Problem to solve ▸
In the data below, set down exactly the lines from the one containing "Figure 2: Tissue" up to and including the one containing "Table 2: Published". Leave the pictures out.

[Records for this exercise — start]

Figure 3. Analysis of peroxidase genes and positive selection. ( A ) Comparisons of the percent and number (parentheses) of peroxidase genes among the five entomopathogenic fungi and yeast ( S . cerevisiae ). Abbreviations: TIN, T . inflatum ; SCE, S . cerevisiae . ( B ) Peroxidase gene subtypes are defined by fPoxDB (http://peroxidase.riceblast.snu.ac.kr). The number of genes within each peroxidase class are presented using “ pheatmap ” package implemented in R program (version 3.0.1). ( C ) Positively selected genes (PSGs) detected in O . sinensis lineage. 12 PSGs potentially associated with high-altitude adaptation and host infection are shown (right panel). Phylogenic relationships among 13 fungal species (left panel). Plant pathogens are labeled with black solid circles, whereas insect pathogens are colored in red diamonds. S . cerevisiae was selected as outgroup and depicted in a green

[Records for this exercise — finish]
[Records for this exercise — start]

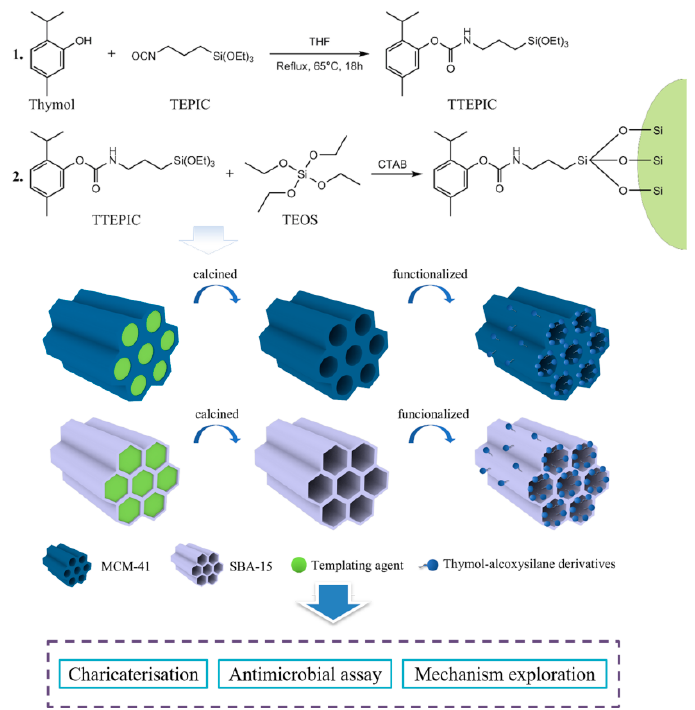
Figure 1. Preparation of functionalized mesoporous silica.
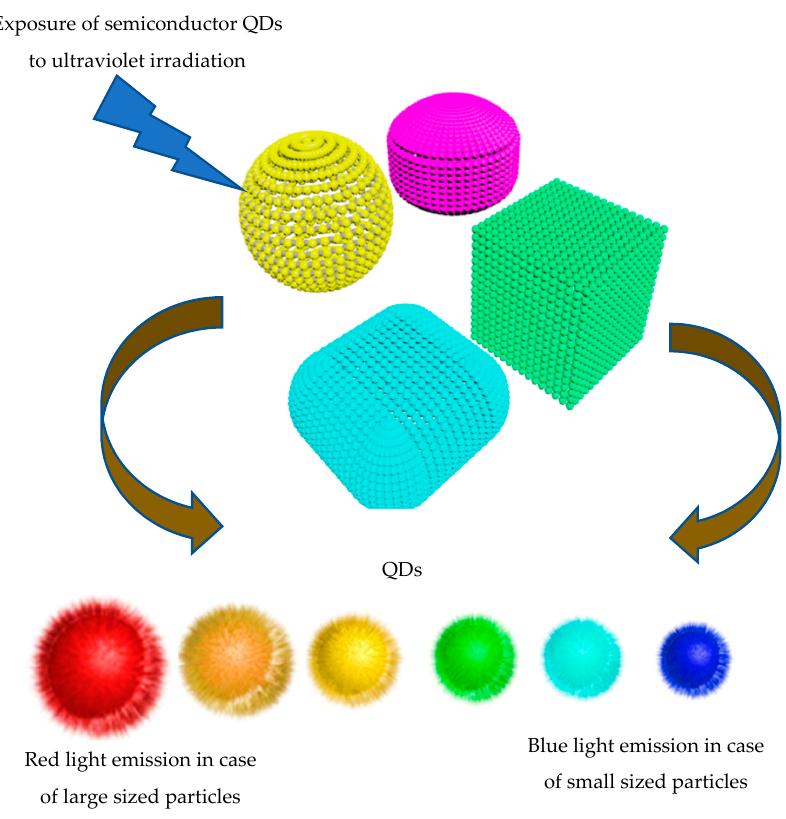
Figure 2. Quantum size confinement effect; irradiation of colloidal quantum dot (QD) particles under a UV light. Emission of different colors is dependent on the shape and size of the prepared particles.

[Records for this exercise — finish]
[Records for this exercise — start]

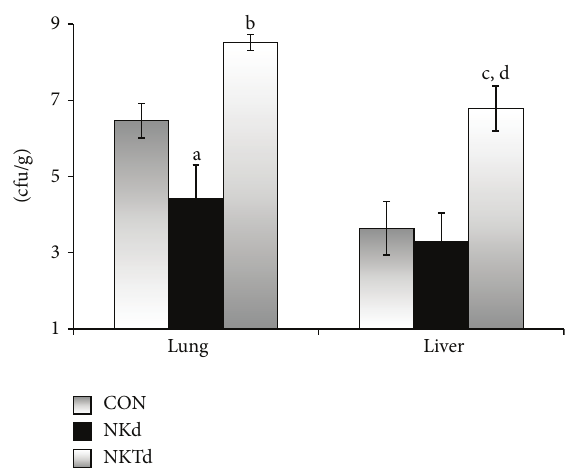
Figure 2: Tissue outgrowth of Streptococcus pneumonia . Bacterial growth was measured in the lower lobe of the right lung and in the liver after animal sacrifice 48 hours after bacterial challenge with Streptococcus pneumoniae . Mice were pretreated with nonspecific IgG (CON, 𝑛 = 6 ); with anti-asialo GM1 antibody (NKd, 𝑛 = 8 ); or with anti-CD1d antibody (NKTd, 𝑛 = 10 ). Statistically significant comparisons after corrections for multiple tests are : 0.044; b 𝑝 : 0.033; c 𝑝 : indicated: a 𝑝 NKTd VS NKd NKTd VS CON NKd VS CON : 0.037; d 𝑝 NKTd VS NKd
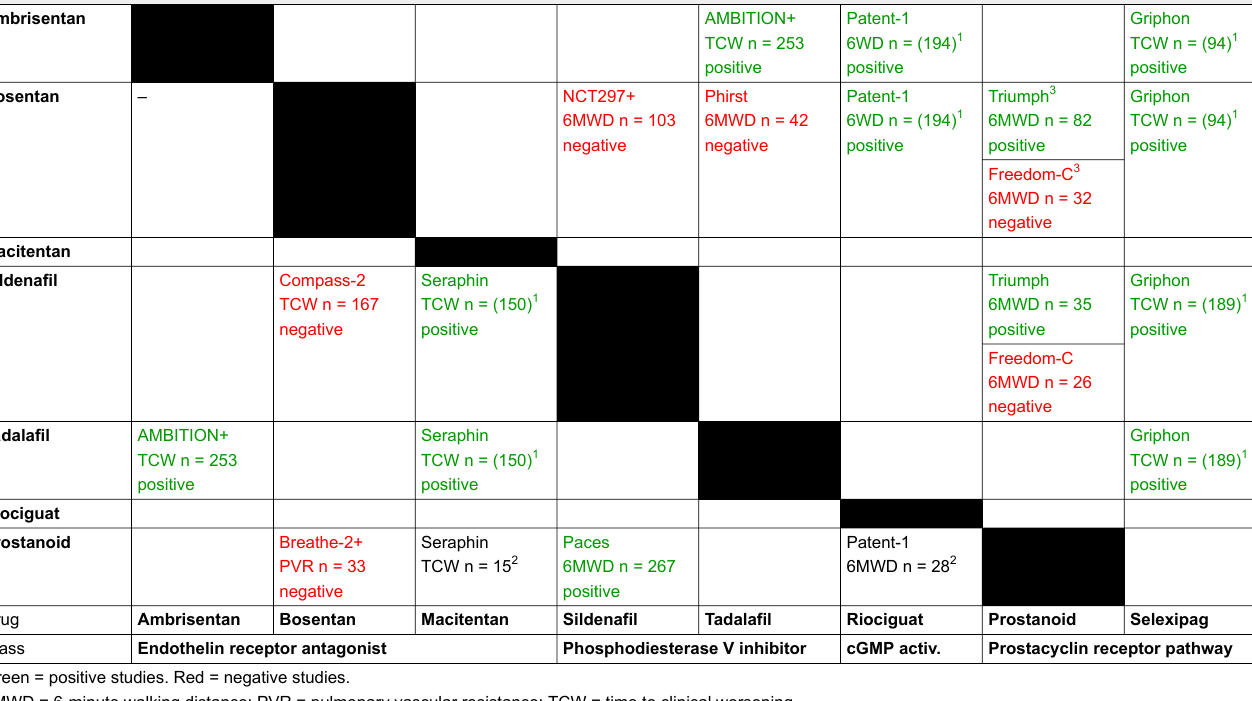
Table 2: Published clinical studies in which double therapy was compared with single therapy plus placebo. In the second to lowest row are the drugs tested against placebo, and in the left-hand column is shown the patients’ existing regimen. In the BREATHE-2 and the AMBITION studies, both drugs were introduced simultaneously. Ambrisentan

[Records for this exercise — finish]

Task response ▸
Figure 2: Tissue outgrowth of Streptococcus pneumonia . Bacterial growth was measured in the lower lobe of the right lung and in the liver after animal sacrifice 48 hours after bacterial challenge with Streptococcus pneumoniae . Mice were pretreated with nonspecific IgG (CON, 𝑛 = 6 ); with anti-asialo GM1 antibody (NKd, 𝑛 = 8 ); or with anti-CD1d antibody (NKTd, 𝑛 = 10 ). Statistically significant comparisons after corrections for multiple tests are : 0.044; b 𝑝 : 0.033; c 𝑝 : indicated: a 𝑝 NKTd VS NKd NKTd VS CON NKd VS CON : 0.037; d 𝑝 NKTd VS NKd
Table 2: Published clinical studies in which double therapy was compared with single therapy plus placebo. In the second to lowest row are the drugs tested against placebo, and in the left-hand column is shown the patients’ existing regimen. In the BREATHE-2 and the AMBITION studies, both drugs were introduced simultaneously. Ambrisentan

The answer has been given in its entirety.